Exercise data below:

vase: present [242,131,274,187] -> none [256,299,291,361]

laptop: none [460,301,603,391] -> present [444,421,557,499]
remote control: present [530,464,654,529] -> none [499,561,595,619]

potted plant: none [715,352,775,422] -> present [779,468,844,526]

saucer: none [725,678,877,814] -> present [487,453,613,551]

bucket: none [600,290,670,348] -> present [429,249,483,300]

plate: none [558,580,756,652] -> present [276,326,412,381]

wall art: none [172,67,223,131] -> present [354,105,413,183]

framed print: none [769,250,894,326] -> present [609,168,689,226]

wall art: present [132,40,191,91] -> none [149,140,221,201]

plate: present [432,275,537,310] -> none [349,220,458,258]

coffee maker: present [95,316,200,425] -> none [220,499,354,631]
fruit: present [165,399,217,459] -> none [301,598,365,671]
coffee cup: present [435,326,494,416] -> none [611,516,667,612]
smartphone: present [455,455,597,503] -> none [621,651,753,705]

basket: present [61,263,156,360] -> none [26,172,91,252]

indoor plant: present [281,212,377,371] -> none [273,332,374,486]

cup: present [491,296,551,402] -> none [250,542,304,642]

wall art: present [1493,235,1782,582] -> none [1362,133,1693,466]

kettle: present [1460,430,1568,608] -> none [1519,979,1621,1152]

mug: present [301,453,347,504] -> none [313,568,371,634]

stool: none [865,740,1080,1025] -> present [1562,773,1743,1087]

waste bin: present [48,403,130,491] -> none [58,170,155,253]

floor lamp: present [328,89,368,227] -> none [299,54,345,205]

End of Exercise data.

What to work on: The answer should hold the lines from the one containing "wall art: present [1493,235,1782,582]" through the end of the entries above, set down exactly, with both ends included.

Reply to the exercise:
wall art: present [1493,235,1782,582] -> none [1362,133,1693,466]

kettle: present [1460,430,1568,608] -> none [1519,979,1621,1152]

mug: present [301,453,347,504] -> none [313,568,371,634]

stool: none [865,740,1080,1025] -> present [1562,773,1743,1087]

waste bin: present [48,403,130,491] -> none [58,170,155,253]

floor lamp: present [328,89,368,227] -> none [299,54,345,205]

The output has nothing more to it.